:: EXCERPTED RECORDS ::

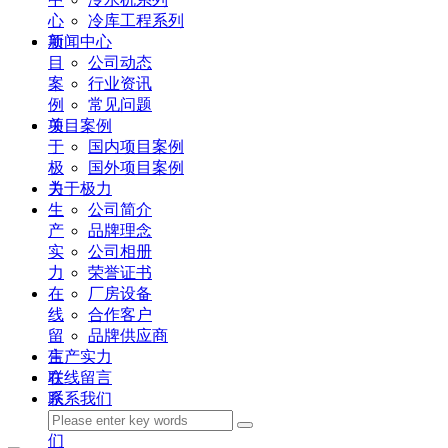
心
冷库工程系列
项
新闻中心
目
公司动态
案
行业资讯
例
常见问题
关
项目案例
于
国内项目案例
极
国外项目案例
力
关于极力
生
公司简介
产
品牌理念
实
公司相册
力
荣誉证书
在
厂房设备
线
合作客户
留
品牌供应商
言
生产实力
联
在线留言
系
联系我们
我
们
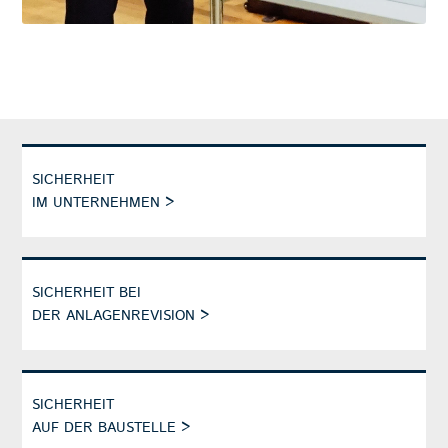
SICHERHEIT
IM UNTERNEHMEN
>
SICHERHEIT BEI
DER ANLAGENREVISION
>
SICHERHEIT
AUF DER BAUSTELLE
>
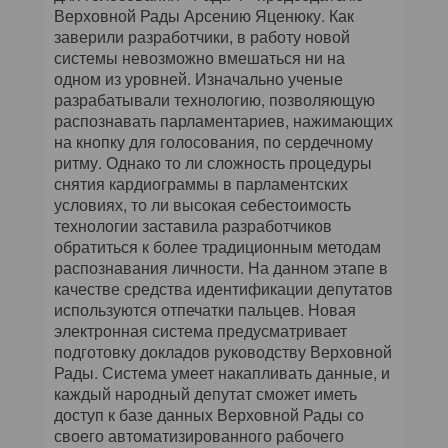
Верховной Рады Арсению Яценюку. Как
заверили разработчики, в работу новой
системы невозможно вмешаться ни на
одном из уровней. Изначально ученые
разрабатывали технологию, позволяющую
распознавать парламентариев, нажимающих
на кнопку для голосования, по сердечному
ритму. Однако то ли сложность процедуры
снятия кардиограммы в парламентских
условиях, то ли высокая себестоимость
технологии заставила разработчиков
обратиться к более традиционным методам
распознавания личности. На данном этапе в
качестве средства идентификации депутатов
используются отпечатки пальцев. Новая
электронная система предусматривает
подготовку докладов руководству Верховной
Рады. Система умеет накапливать данные, и
каждый народный депутат сможет иметь
доступ к базе данных Верховной Рады со
своего автоматизированного рабочего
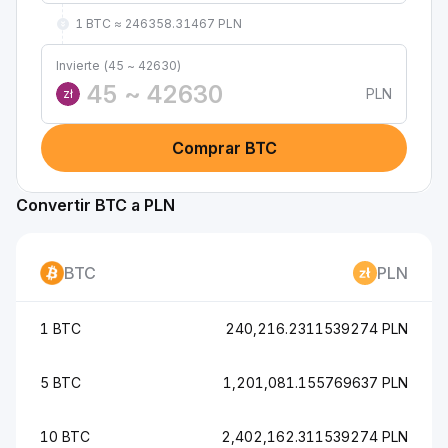
1 BTC ≈ 246358.31467 PLN
Invierte (45 ~ 42630)
PLN
zł
Comprar BTC
Convertir BTC a PLN
BTC
PLN
1 BTC
240,216.2311539274 PLN
5 BTC
1,201,081.155769637 PLN
10 BTC
2,402,162.311539274 PLN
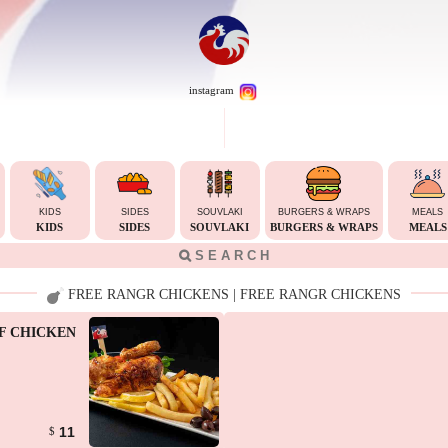
instagram
KIDS
SIDES
SOUVLAKI
BURGERS & WRAPS
MEALS
KIDS
SIDES
SOUVLAKI
BURGERS & WRAPS
MEALS
FREE RANGR CHICKENS | FREE RANGR CHICKENS
F CHICKEN
11
$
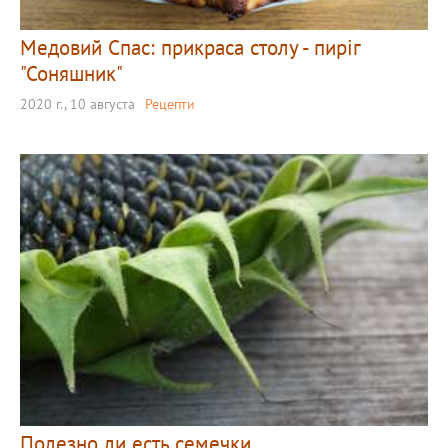
Медовий Спас: прикраса столу - пиріг
"Соняшник"
2020 г., 10 августа
Рецепти
Полезно ли есть семечки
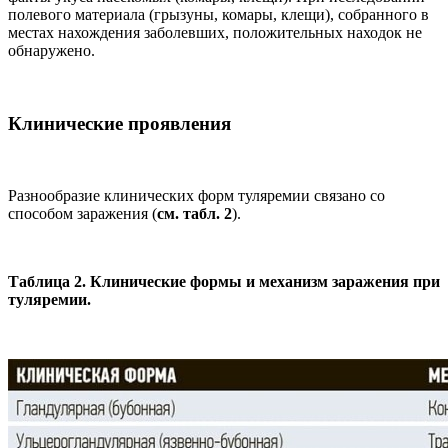
полевого материала (грызуны, комары, клещи), собранного в
местах нахождения заболевших, положительных находок не
обнаружено.
Клинические проявления
Разнообразие клинических форм туляремии связано со
способом заражения (
см. табл. 2
).
Таблица 2. Клинические формы и механизм заражения при
туляремии.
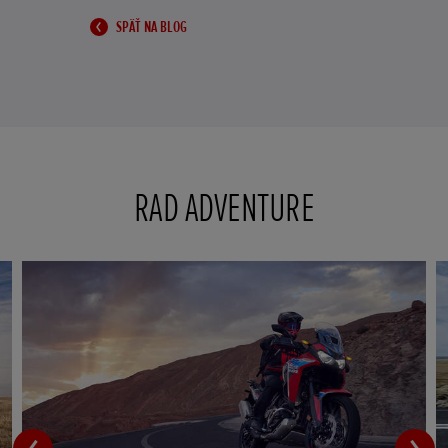
SPÄŤ NA BLOG
RAD ADVENTURE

:::

**TASK DESCRIPTION:** Among the records above, extract exactly the lines from the line with "Верховной Рады Арсению Яценюку. Как" to the line with "обратиться к более традиционным методам", both lines included, and leave out the rest.

**ANSWER TO THIS TASK:**
Верховной Рады Арсению Яценюку. Как
заверили разработчики, в работу новой
системы невозможно вмешаться ни на
одном из уровней. Изначально ученые
разрабатывали технологию, позволяющую
распознавать парламентариев, нажимающих
на кнопку для голосования, по сердечному
ритму. Однако то ли сложность процедуры
снятия кардиограммы в парламентских
условиях, то ли высокая себестоимость
технологии заставила разработчиков
обратиться к более традиционным методам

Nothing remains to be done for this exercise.